Repeat each line, word for word, from the one containing "G04 Gerber Fmt" through the last line of the entries, and include no other output.

[Electronic design automation data]
━━━━
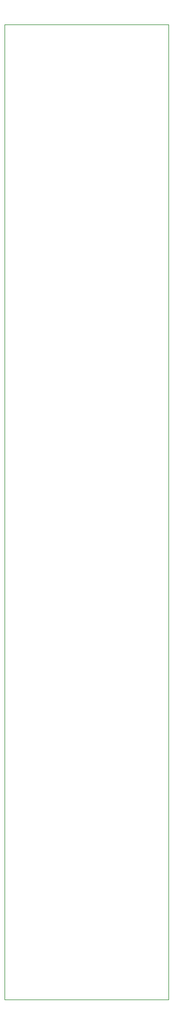
<source format=gm1>
G04 #@! TF.GenerationSoftware,KiCad,Pcbnew,7.0.10-7.0.10~ubuntu22.04.1*
G04 #@! TF.CreationDate,2024-01-30T11:00:35+01:00*
G04 #@! TF.ProjectId,rocketry_circuit,726f636b-6574-4727-995f-636972637569,rev?*
G04 #@! TF.SameCoordinates,Original*
G04 #@! TF.FileFunction,Profile,NP*
%FSLAX46Y46*%
G04 Gerber Fmt 4.6, Leading zero omitted, Abs format (unit mm)*
G04 Created by KiCad (PCBNEW 7.0.10-7.0.10~ubuntu22.04.1) date 2024-01-30 11:00:35*
%MOMM*%
%LPD*%
G01*
G04 APERTURE LIST*
G04 #@! TA.AperFunction,Profile*
%ADD10C,0.100000*%
G04 #@! TD*
G04 APERTURE END LIST*
D10*
X12000000Y-12000000D02*
X36500000Y-12000000D01*
X36500000Y-157000000D01*
X12000000Y-157000000D01*
X12000000Y-12000000D01*
M02*

</source>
━━━━
ANSWER TO THIS EXERCISE »
G04 Gerber Fmt 4.6, Leading zero omitted, Abs format (unit mm)*
G04 Created by KiCad (PCBNEW 7.0.10-7.0.10~ubuntu22.04.1) date 2024-01-30 11:00:35*
%MOMM*%
%LPD*%
G01*
G04 APERTURE LIST*
G04 #@! TA.AperFunction,Profile*
%ADD10C,0.100000*%
G04 #@! TD*
G04 APERTURE END LIST*
D10*
X12000000Y-12000000D02*
X36500000Y-12000000D01*
X36500000Y-157000000D01*
X12000000Y-157000000D01*
X12000000Y-12000000D01*
M02*

</source>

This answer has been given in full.